Extracted records
┏━━
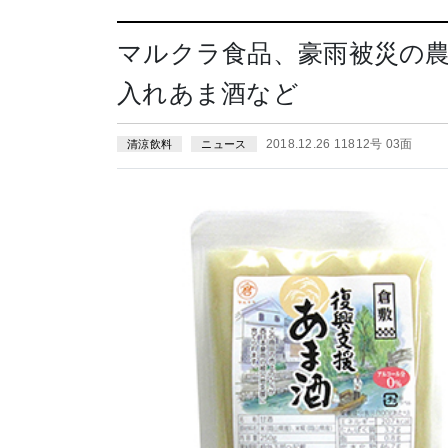
マルクラ食品、豪雨被災の農
入れあま酒など
2018.12.26 11812号 03面
清涼飲料
ニュース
┗━━
Directions
Repeat the lines above word for word, leaving the pictures out of your answer.

Expected answer
マルクラ食品、豪雨被災の農
入れあま酒など
2018.12.26 11812号 03面
清涼飲料
ニュース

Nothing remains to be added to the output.